(Data extracted from a collection)
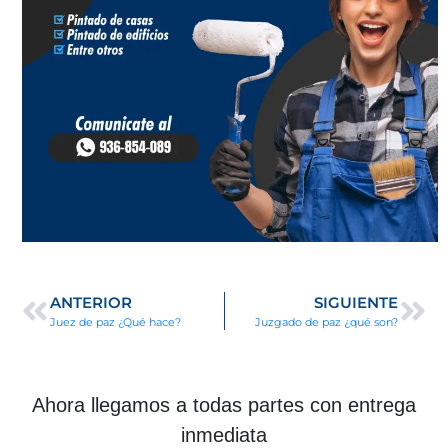
ANTERIOR
SIGUIENTE
Juez de paz ¿Qué hace?
Juzgado de paz ¿qué son?
Ahora llegamos a todas partes con entrega
inmediata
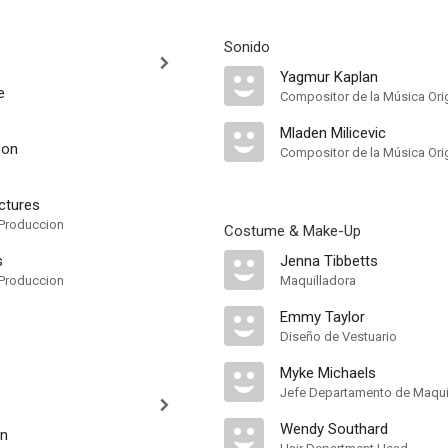
Sonido
Yagmur Kaplan
e
Compositor de la Música Orig
Mladen Milicevic
eon
Compositor de la Música Orig
ctures
Produccion
Costume & Make-Up
s
Jenna Tibbetts
Produccion
Maquilladora
Emmy Taylor
Diseño de Vestuario
Myke Michaels
Jefe Departamento de Maquil
Wendy Southard
on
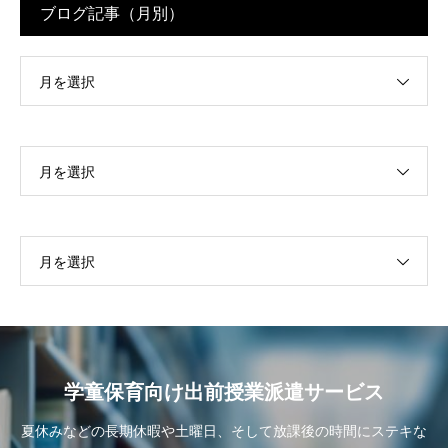
ブログ記事（月別）
月を選択
月を選択
月を選択
学童保育向け出前授業派遣サービス
夏休みなどの長期休暇や土曜日、そして放課後の時間にステキな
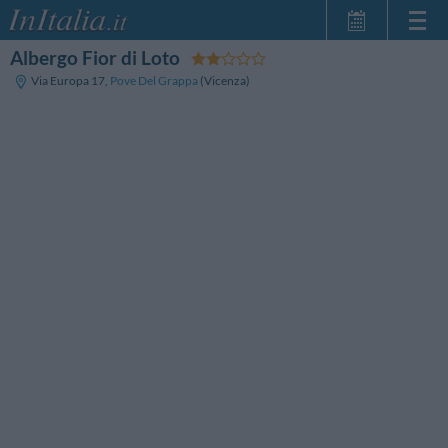
Albergo Fior di Loto
Home Page
Via Europa 17
,
Pove Del Grappa
(Vicenza)
Le mie Prenotazioni
InItalia Club
Lingua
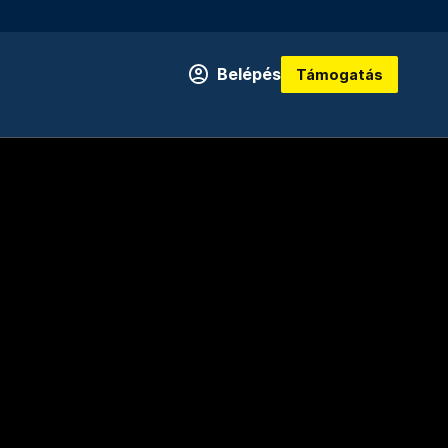
Belépés
Támogatás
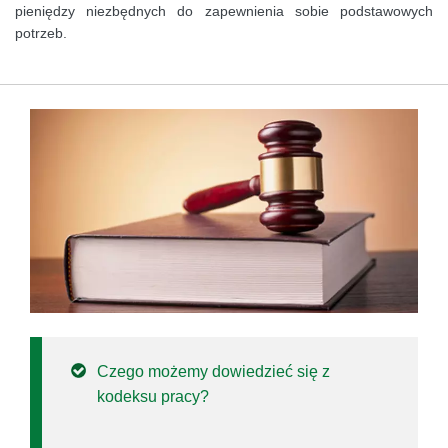
pieniędzy niezbędnych do zapewnienia sobie podstawowych
potrzeb.
Czego możemy dowiedzieć się z
kodeksu pracy?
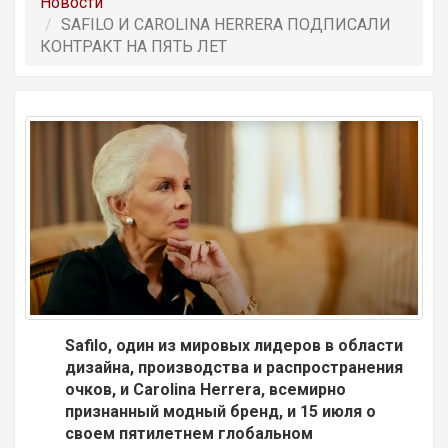
Новости
SAFILO И CAROLINA HERRERA ПОДПИСАЛИ
КОНТРАКТ НА ПЯТЬ ЛЕТ
Safilo, один из мировых лидеров в области
дизайна, производства и распространения
очков, и Carolina Herrera, всемирно
признанный модный бренд, и 15 июля о
своем пятилетнем глобальном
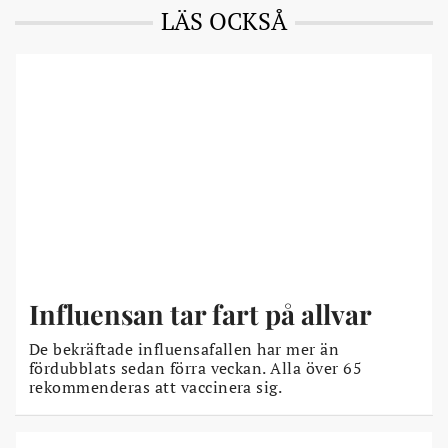
LÄS OCKSÅ
Influensan tar fart på allvar
De bekräftade influensafallen har mer än
fördubblats sedan förra veckan. Alla över 65
rekommenderas att vaccinera sig.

* Task brief *
The records above need to be copied exactly, with the pictures left out.

* Output for this exercise *
ANTERIOR
SIGUIENTE
Juez de paz ¿Qué hace?
Juzgado de paz ¿qué son?
Ahora llegamos a todas partes con entrega
inmediata
Sonido
Yagmur Kaplan
e
Compositor de la Música Orig
Mladen Milicevic
eon
Compositor de la Música Orig
ctures
Produccion
Costume & Make-Up
s
Jenna Tibbetts
Produccion
Maquilladora
Emmy Taylor
Diseño de Vestuario
Myke Michaels
Jefe Departamento de Maquil
Wendy Southard
on
ブログ記事（月別）
月を選択
月を選択
月を選択
学童保育向け出前授業派遣サービス
夏休みなどの長期休暇や土曜日、そして放課後の時間にステキな
Albergo Fior di Loto
Home Page
Via Europa 17
,
Pove Del Grappa
(Vicenza)
Le mie Prenotazioni
InItalia Club
Lingua
Belépés
Támogatás
pieniędzy niezbędnych do zapewnienia sobie podstawowych
potrzeb.
Czego możemy dowiedzieć się z
kodeksu pracy?
Новости
SAFILO И CAROLINA HERRERA ПОДПИСАЛИ
КОНТРАКТ НА ПЯТЬ ЛЕТ
Safilo, один из мировых лидеров в области
дизайна, производства и распространения
очков, и Carolina Herrera, всемирно
признанный модный бренд, и 15 июля о
своем пятилетнем глобальном
LÄS OCKSÅ
Influensan tar fart på allvar
De bekräftade influensafallen har mer än
fördubblats sedan förra veckan. Alla över 65
rekommenderas att vaccinera sig.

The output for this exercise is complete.